__Action item__.
From the data that follows, set down exactly the lines from the one with "0.8.2 / 2012-08-16" through the one with "# Payload Delivery", counting both. Pictures stay out.

Pictures paired with source code
§

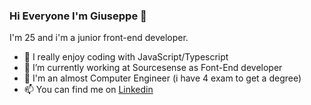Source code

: ### Hi Everyone I'm Giuseppe 👋
I'm 25 and i'm a junior front-end developer.
- 🌱 I really enjoy coding with JavaScript/Typescript 
- 🔭 I’m currently working at Sourcesense as Font-End developer 
- 🌱 I'm an almost Computer Engineer (i have 4 exam to get a degree)
- 📫 You can find me on [Linkedin](https://www.linkedin.com/in/giuseppe-petriccione-28119a1a1/)
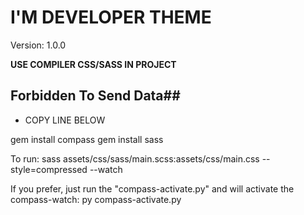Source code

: # I'M DEVELOPER THEME

Version: 1.0.0

**USE COMPILER CSS/SASS IN PROJECT**

## Forbidden To Send Data##

- COPY LINE BELOW

gem install compass
gem install sass

To run:
  sass assets/css/sass/main.scss:assets/css/main.css --style=compressed --watch
  
If you prefer, just run the "compass-activate.py" and will activate the compass-watch:
  py compass-activate.py
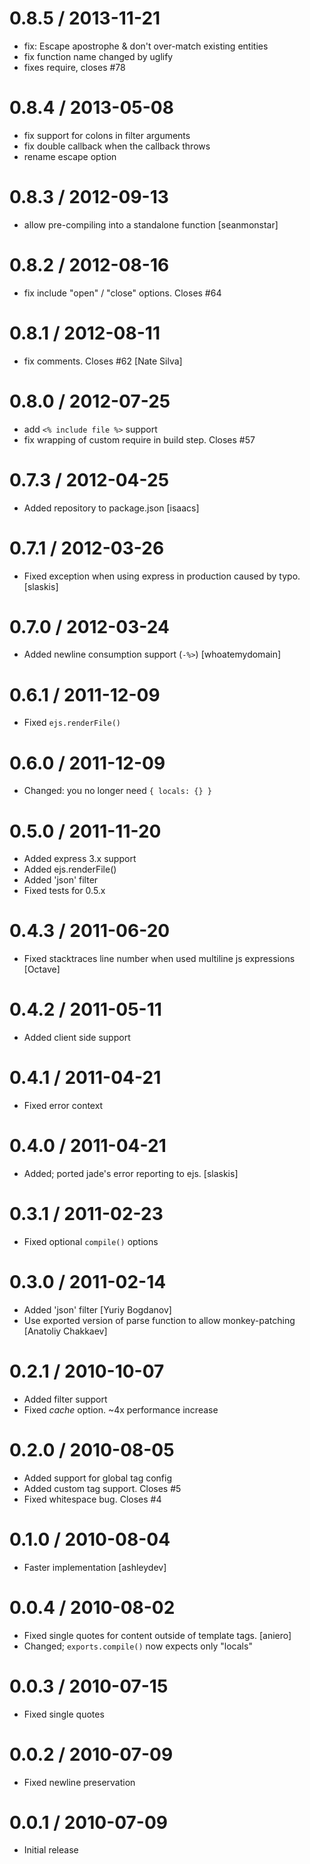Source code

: 
0.8.5 / 2013-11-21
==================

 * fix: Escape apostrophe & don't over-match existing entities
 * fix function name changed by uglify
 * fixes require, closes #78

0.8.4 / 2013-05-08
==================

  * fix support for colons in filter arguments
  * fix double callback when the callback throws
  * rename escape option

0.8.3 / 2012-09-13
==================

  * allow pre-compiling into a standalone function [seanmonstar]

0.8.2 / 2012-08-16
==================

  * fix include "open" / "close" options. Closes #64

0.8.1 / 2012-08-11
==================

  * fix comments. Closes #62 [Nate Silva]

0.8.0 / 2012-07-25
==================

  * add `<% include file %>` support
  * fix wrapping of custom require in build step. Closes #57

0.7.3 / 2012-04-25
==================

  * Added repository to package.json [isaacs]

0.7.1 / 2012-03-26
==================

  * Fixed exception when using express in production caused by typo. [slaskis]

0.7.0 / 2012-03-24
==================

  * Added newline consumption support (`-%>`) [whoatemydomain]

0.6.1 / 2011-12-09
==================

  * Fixed `ejs.renderFile()`

0.6.0 / 2011-12-09
==================

  * Changed: you no longer need `{ locals: {} }`

0.5.0 / 2011-11-20
==================

  * Added express 3.x support
  * Added ejs.renderFile()
  * Added 'json' filter
  * Fixed tests for 0.5.x

0.4.3 / 2011-06-20
==================

  * Fixed stacktraces line number when used multiline js expressions [Octave]

0.4.2 / 2011-05-11
==================

  * Added client side support

0.4.1 / 2011-04-21
==================

  * Fixed error context

0.4.0 / 2011-04-21
==================

  * Added; ported jade's error reporting to ejs. [slaskis]

0.3.1 / 2011-02-23
==================

  * Fixed optional `compile()` options

0.3.0 / 2011-02-14
==================

  * Added 'json' filter [Yuriy Bogdanov]
  * Use exported version of parse function to allow monkey-patching [Anatoliy Chakkaev]

0.2.1 / 2010-10-07
==================

  * Added filter support
  * Fixed _cache_ option. ~4x performance increase

0.2.0 / 2010-08-05
==================

  * Added support for global tag config
  * Added custom tag support. Closes #5
  * Fixed whitespace bug. Closes #4

0.1.0 / 2010-08-04
==================

  * Faster implementation [ashleydev]

0.0.4 / 2010-08-02
==================

  * Fixed single quotes for content outside of template tags. [aniero]
  * Changed; `exports.compile()` now expects only "locals"

0.0.3 / 2010-07-15
==================

  * Fixed single quotes

0.0.2 / 2010-07-09
==================

  * Fixed newline preservation

0.0.1 / 2010-07-09
==================

  * Initial release
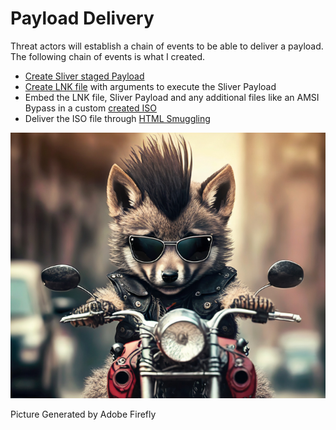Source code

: # Payload Delivery
Threat actors will establish a chain of events to be able to deliver a payload.  The following chain of events is what I created.
- [Create Sliver staged Payload](/redteam/Sliver_Payloads.md)
- [Create LNK file](/projects/lnkCreator/README.md) with arguments to execute the Sliver Payload
- Embed the LNK file, Sliver Payload and any additional files like an AMSI Bypass in a custom [created ISO](/projects/isoCreator/README.md)
- Deliver the ISO file through [HTML Smuggling](/projects/htmlSmuggling/README.md)

![Wolf cub on bike](/redteam/images/wolfcubonbike.png)

Picture Generated by Adobe Firefly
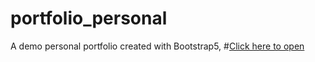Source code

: # portfolio_personal
A demo personal portfolio created with Bootstrap5, 
#[Click here to open](link)
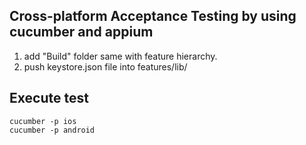 ## Cross-platform Acceptance Testing by using cucumber and appium

1. add "Build" folder same with feature hierarchy.
2. push keystore.json file into features/lib/


## Execute test
`cucumber -p ios`  
`cucumber -p android`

§

__Task output__.
0.8.2 / 2012-08-16
==================

  * fix include "open" / "close" options. Closes #64

0.8.1 / 2012-08-11
==================

  * fix comments. Closes #62 [Nate Silva]

0.8.0 / 2012-07-25
==================

  * add `<% include file %>` support
  * fix wrapping of custom require in build step. Closes #57

0.7.3 / 2012-04-25
==================

  * Added repository to package.json [isaacs]

0.7.1 / 2012-03-26
==================

  * Fixed exception when using express in production caused by typo. [slaskis]

0.7.0 / 2012-03-24
==================

  * Added newline consumption support (`-%>`) [whoatemydomain]

0.6.1 / 2011-12-09
==================

  * Fixed `ejs.renderFile()`

0.6.0 / 2011-12-09
==================

  * Changed: you no longer need `{ locals: {} }`

0.5.0 / 2011-11-20
==================

  * Added express 3.x support
  * Added ejs.renderFile()
  * Added 'json' filter
  * Fixed tests for 0.5.x

0.4.3 / 2011-06-20
==================

  * Fixed stacktraces line number when used multiline js expressions [Octave]

0.4.2 / 2011-05-11
==================

  * Added client side support

0.4.1 / 2011-04-21
==================

  * Fixed error context

0.4.0 / 2011-04-21
==================

  * Added; ported jade's error reporting to ejs. [slaskis]

0.3.1 / 2011-02-23
==================

  * Fixed optional `compile()` options

0.3.0 / 2011-02-14
==================

  * Added 'json' filter [Yuriy Bogdanov]
  * Use exported version of parse function to allow monkey-patching [Anatoliy Chakkaev]

0.2.1 / 2010-10-07
==================

  * Added filter support
  * Fixed _cache_ option. ~4x performance increase

0.2.0 / 2010-08-05
==================

  * Added support for global tag config
  * Added custom tag support. Closes #5
  * Fixed whitespace bug. Closes #4

0.1.0 / 2010-08-04
==================

  * Faster implementation [ashleydev]

0.0.4 / 2010-08-02
==================

  * Fixed single quotes for content outside of template tags. [aniero]
  * Changed; `exports.compile()` now expects only "locals"

0.0.3 / 2010-07-15
==================

  * Fixed single quotes

0.0.2 / 2010-07-09
==================

  * Fixed newline preservation

0.0.1 / 2010-07-09
==================

  * Initial release
Source code

: # Payload Delivery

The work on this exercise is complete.